Inspiration at your fingertips
When you’re stuck or need to explore new directions, AI can help you generate starting points quickly. Creators often use AI tools to ask broad, exploratory questions early on, especially when planning shoots, researching locations, or shaping an idea.
For example, you could use AI to generate:
- Character names
- Scripts in different styles, tone, or formats
- Dialogue based on specific scenarios
- Titles and captions
- Brand campaigns
- Descriptions for catalogs or award submissions
- Social media posts
Get AI to do the heavy lifting
AI tools are really useful at handling first drafts and creating rough outlines, not too much when they’re left to make the final creative choices. For video creators, this could mean using AI tools to outline scripts, sketch a rough shot sequence, or think through pacing before editing. Using AI to do these things will do more than just speed things up, it’s also giving you a zoomed out view of what works, what doesn’t, and what’s a good direction to go in.
Of course, you still need to edit, refine, and review the result, but using AI can save time at the early stages.
Working with AI, not around it
Generative AI is now part of everyday creative work. For most video creators, it’s another tool in the process, used to explore ideas, test directions, and move faster through the early stages without compromising creativity.
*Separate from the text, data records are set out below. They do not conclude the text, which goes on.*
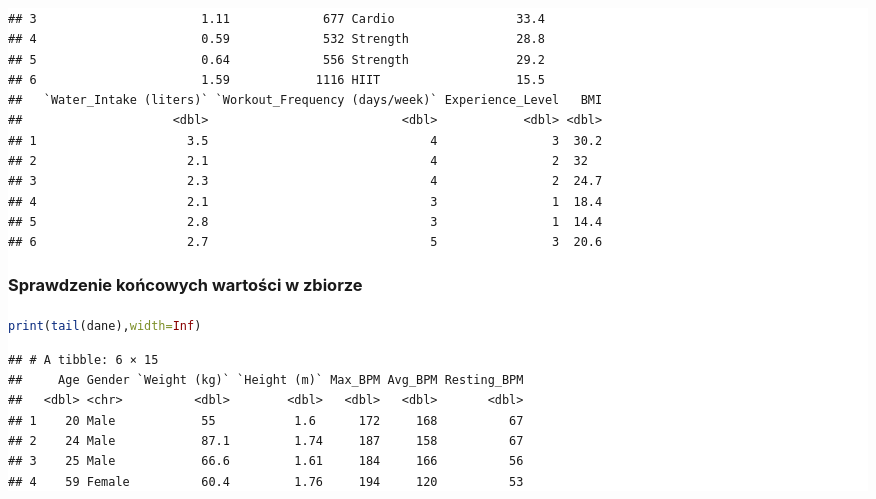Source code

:     ## 3                       1.11             677 Cardio                 33.4
    ## 4                       0.59             532 Strength               28.8
    ## 5                       0.64             556 Strength               29.2
    ## 6                       1.59            1116 HIIT                   15.5
    ##   `Water_Intake (liters)` `Workout_Frequency (days/week)` Experience_Level   BMI
    ##                     <dbl>                           <dbl>            <dbl> <dbl>
    ## 1                     3.5                               4                3  30.2
    ## 2                     2.1                               4                2  32  
    ## 3                     2.3                               4                2  24.7
    ## 4                     2.1                               3                1  18.4
    ## 5                     2.8                               3                1  14.4
    ## 6                     2.7                               5                3  20.6

### Sprawdzenie końcowych wartości w zbiorze

``` r
print(tail(dane),width=Inf) 
```

    ## # A tibble: 6 × 15
    ##     Age Gender `Weight (kg)` `Height (m)` Max_BPM Avg_BPM Resting_BPM
    ##   <dbl> <chr>          <dbl>        <dbl>   <dbl>   <dbl>       <dbl>
    ## 1    20 Male            55           1.6      172     168          67
    ## 2    24 Male            87.1         1.74     187     158          67
    ## 3    25 Male            66.6         1.61     184     166          56
    ## 4    59 Female          60.4         1.76     194     120          53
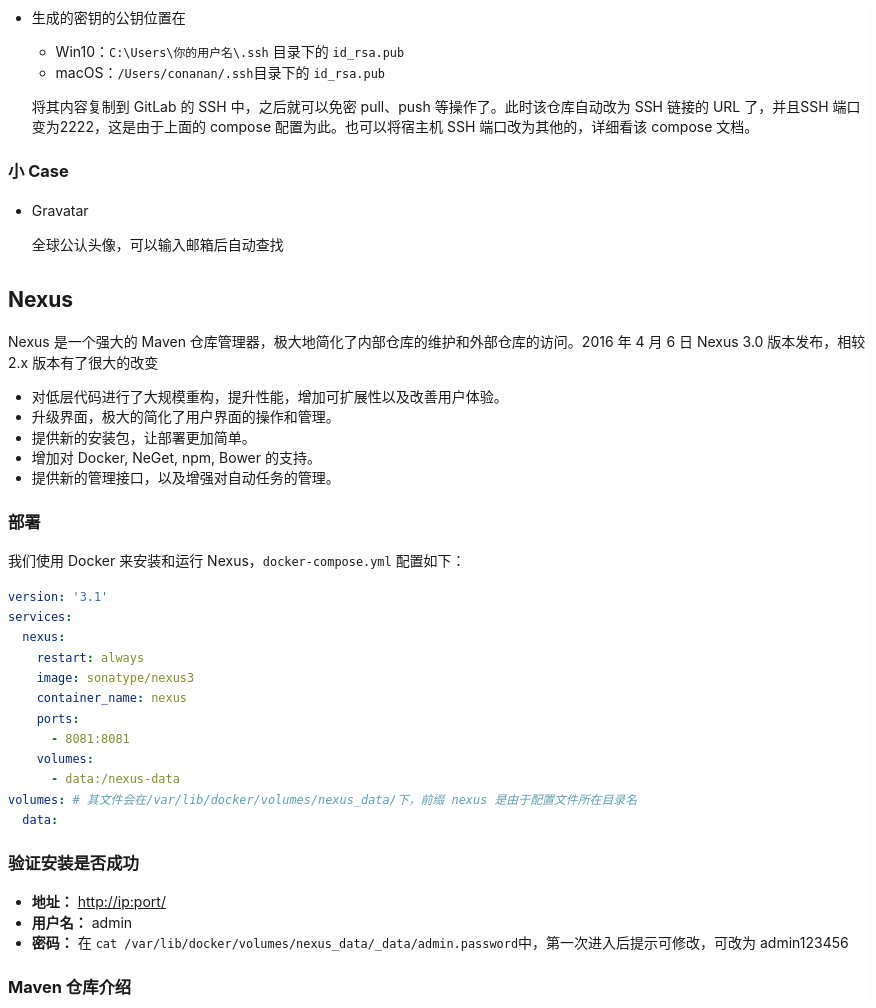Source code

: *   生成的密钥的公钥位置在

    *   Win10：`C:\Users\你的用户名\.ssh` 目录下的 `id_rsa.pub` 
    *   macOS：`/Users/conanan/.ssh`目录下的 `id_rsa.pub` 

    将其内容复制到 GitLab 的 SSH 中，之后就可以免密 pull、push 等操作了。此时该仓库自动改为 SSH 链接的 URL 了，并且SSH 端口变为2222，这是由于上面的 compose 配置为此。也可以将宿主机 SSH 端口改为其他的，详细看该 compose 文档。

    

### 小 Case

*   Gravatar

    全球公认头像，可以输入邮箱后自动查找



## Nexus

Nexus 是一个强大的 Maven 仓库管理器，极大地简化了内部仓库的维护和外部仓库的访问。2016 年 4 月 6 日 Nexus 3.0 版本发布，相较 2.x 版本有了很大的改变

-   对低层代码进行了大规模重构，提升性能，增加可扩展性以及改善用户体验。
-   升级界面，极大的简化了用户界面的操作和管理。
-   提供新的安装包，让部署更加简单。
-   增加对 Docker, NeGet, npm, Bower 的支持。
-   提供新的管理接口，以及增强对自动任务的管理。

### 部署

我们使用 Docker 来安装和运行 Nexus，`docker-compose.yml` 配置如下：

```yaml
version: '3.1'
services:
  nexus:
    restart: always
    image: sonatype/nexus3
    container_name: nexus
    ports:
      - 8081:8081
    volumes:
      - data:/nexus-data
volumes: # 其文件会在/var/lib/docker/volumes/nexus_data/下，前缀 nexus 是由于配置文件所在目录名
  data:
```

### 验证安装是否成功

-   **地址：** [http://ip:port/](http://www.qfdmy.com/wp-content/themes/quanbaike/go.php?url=aHR0cDovL2lwOnBvcnQv)
-   **用户名：** admin
-   **密码：** 在 `cat /var/lib/docker/volumes/nexus_data/_data/admin.password`中，第一次进入后提示可修改，可改为 admin123456

### Maven 仓库介绍

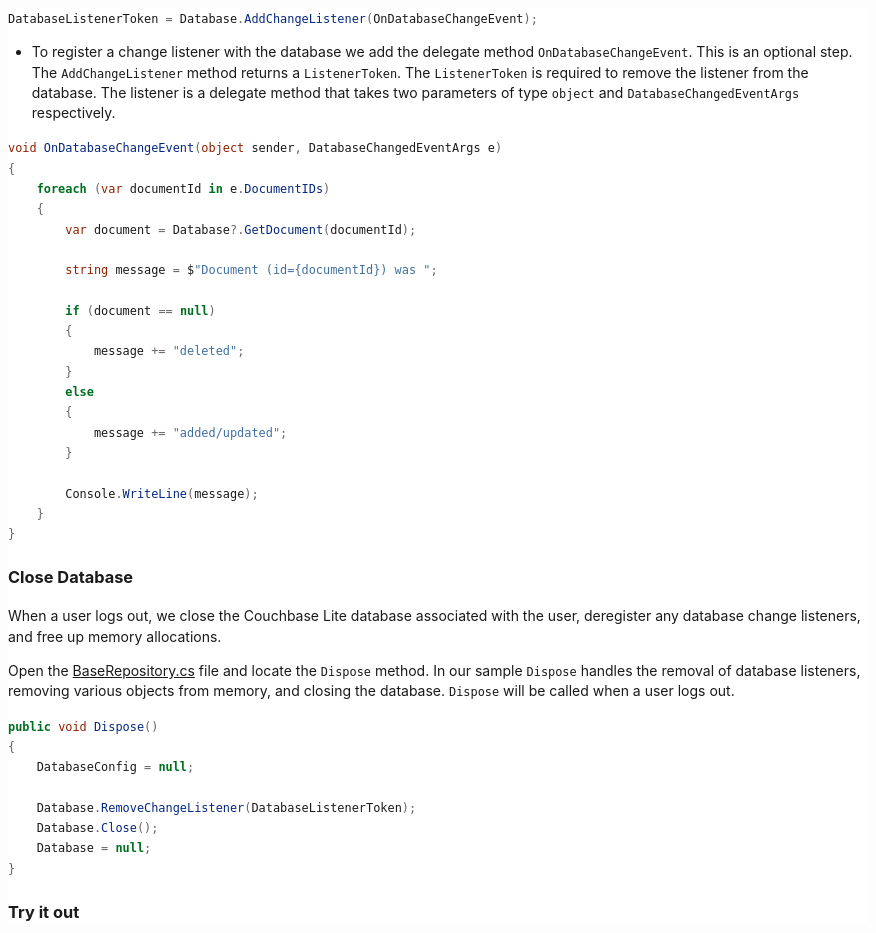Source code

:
```csharp
DatabaseListenerToken = Database.AddChangeListener(OnDatabaseChangeEvent);
```

* To register a change listener with the database we add the delegate method `OnDatabaseChangeEvent`. This is an optional step. The `AddChangeListener` method returns a `ListenerToken`. The `ListenerToken` is required to remove the listener from the database.  The listener is a delegate method that takes two parameters of type `object` and `DatabaseChangedEventArgs` respectively.

```csharp
void OnDatabaseChangeEvent(object sender, DatabaseChangedEventArgs e)
{
    foreach (var documentId in e.DocumentIDs)
    {
        var document = Database?.GetDocument(documentId);

        string message = $"Document (id={documentId}) was ";

        if (document == null)
        {
            message += "deleted";
        }
        else
        {
            message += "added/updated";
        }

        Console.WriteLine(message);
    }
}
```

### Close Database

When a user logs out, we close the Couchbase Lite database associated with the user, deregister any database change listeners, and free up memory allocations.

Open the <a target="_blank" rel="noopener noreferrer" href="https://github.com/couchbase-examples/dotnet-xamarin-cblite-userprofile-standalone/blob/main/src/UserProfileDemo.Repositories/BaseRepository.cs">BaseRepository.cs</a> file and locate the `Dispose` method. In our sample `Dispose` handles the removal of database listeners, removing various objects from memory, and closing the database.  `Dispose` will be called when a user logs out.

```csharp
public void Dispose()
{
    DatabaseConfig = null;

    Database.RemoveChangeListener(DatabaseListenerToken);
    Database.Close();
    Database = null;
}
```

### Try it out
The most effective workflows treat AI as a support system, not a source of truth. The best results come from knowing how to guide the tools, review the output, and decide when human input matters most.
Used strategically, AI tools can help video creators to make decisions earlier, test ideas faster, and avoid spending time on concepts that aren’t going to work. The true value of using AI tools is in the clarity, not the automation. When AI supports your thinking instead of replacing it, it becomes a solid part of the video creation workflow.